I also chose an input flow rate of 2gal/min in region 1.

I calculated a pressure drop of 0.044psi for both of the halfs of the problem. Totaling 0.088psi across the orifice. (does this seem correct?)
Also, how can I account for the length of the orifice in my problem?

Thanks!  #### Attachments

How accurate does the answer have to be? What is the water flow rate?
You get to choose the flow rate/velocity and the dimensions of the problem are set for you.
I chose 2gal/min as a nominal value.
I'd like to solve the problem as accurately and precisely as possible.

Thanks!

Chestermiller
Mentor
Bird, Stewart, and Lightfoot, Transport Phenomena, give the friction losses for different types of changes in cross sectional area in the form:
$$\Delta p=\frac{1}{2}\rho v^2 e_v$$where v is the downstream velocity and ##e_v## the "friction loss factor." For a sudden contraction, they recommend $$e_v=0.45(1-\beta)$$and, for a sudden expansion, $$e_v=\left(\frac{1}{\beta}-1\right)^2$$where ##\beta## is the smaller cross sectional area divided by the larger cross sectional area.

In the straight section, the L/D is 7, so the flow should not be fully developed.
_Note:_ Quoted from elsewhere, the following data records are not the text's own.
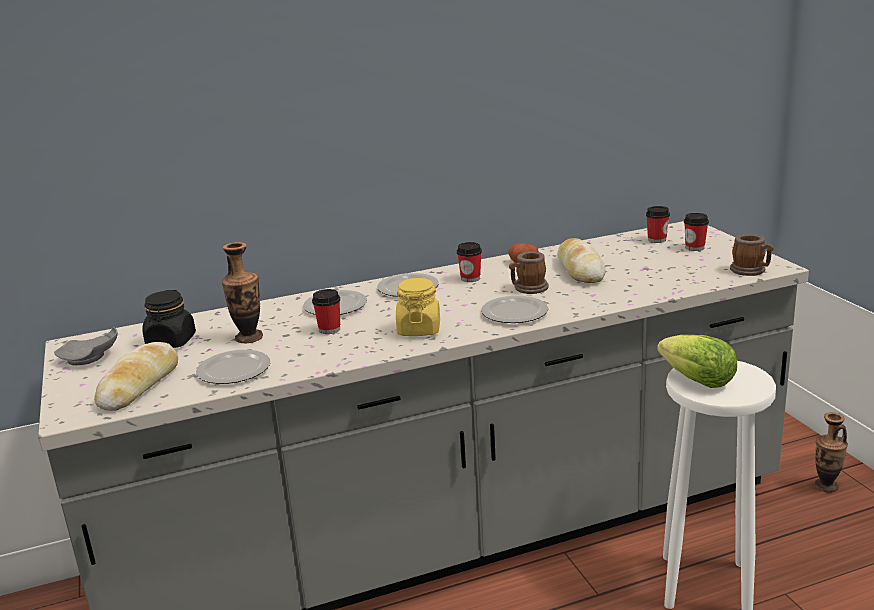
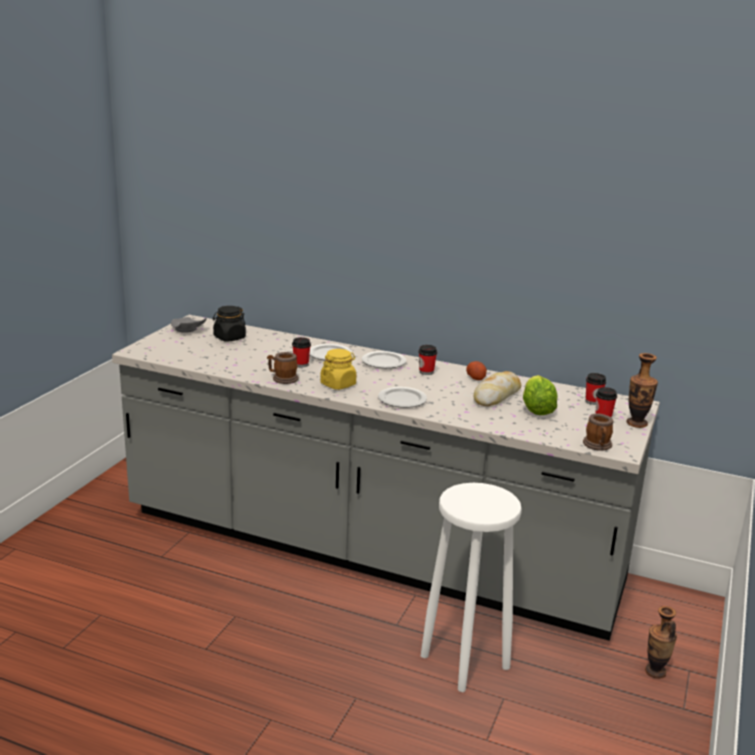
camera: 40 degrees right, 0 degrees up
(139, 385) = (180, 351): bread -> none
(235, 370) = (225, 363): plate -> none
(249, 338) = (261, 351): vase -> vase (636, 423)
(528, 289) = (441, 391): mug -> mug (282, 379)
(697, 381) = (465, 495): lettuce -> lettuce (536, 409)

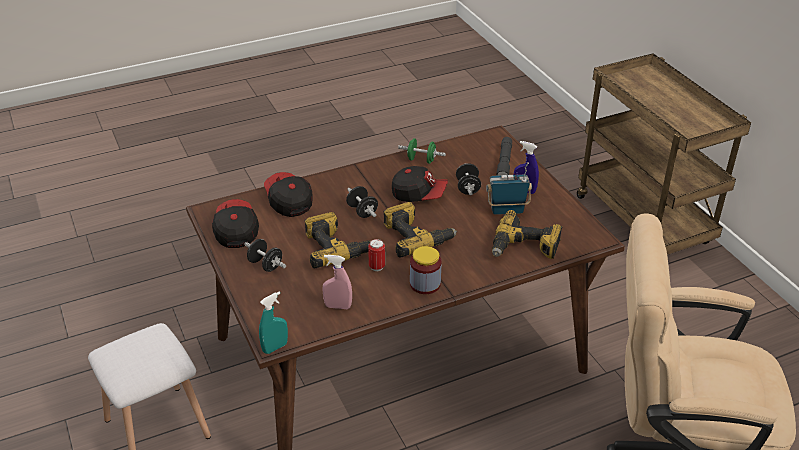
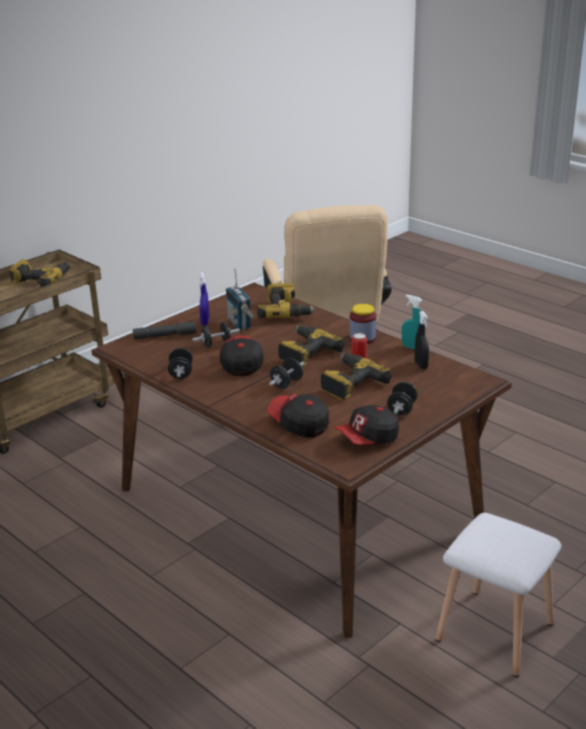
camera: 110 degrees left, 10 degrees down
(275, 347) = (490, 378): turquoise spray bottle -> turquoise spray bottle (412, 347)
(288, 202) = (299, 424): cap -> cap turned 90 degrees clockwise
(338, 306) = (421, 365): pink spray bottle -> black spray bottle
(421, 160) = (181, 373): green dumbbell -> black dumbbell
(687, 116) = (41, 280): none -> power drill

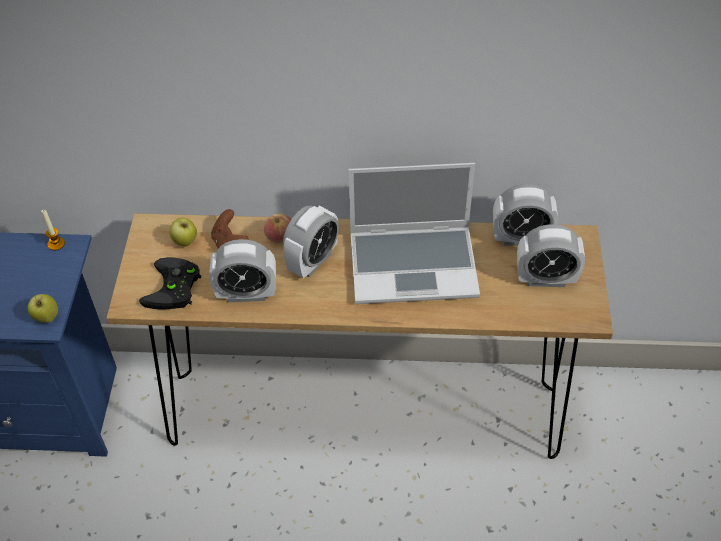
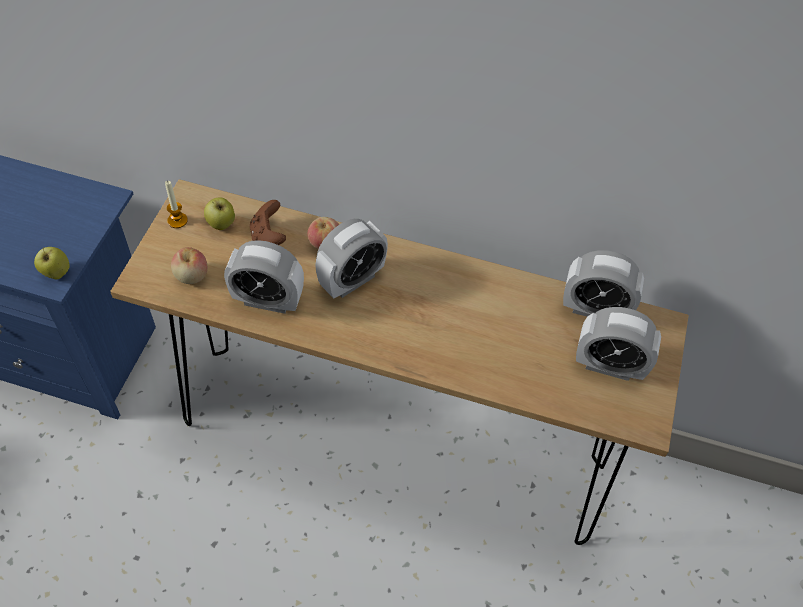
camera: 10 degrees right, 5 degrees up
(56, 244) = (93, 192): candle -> candle (177, 220)
(174, 289) = (191, 276): black game controller -> apple
(414, 265) = (464, 311): laptop -> none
Still, for a lower bound, I would use the pressure drop for fully developed flow in a pipe of this diameter, and for an upper bound, I would use the pressure drop equivalent to the shear force at the wall in the hydrodynamic entrance region (i.e., essentially flow over a flat plate with the same free stream velocity as the mean flow velocity).

• nlis12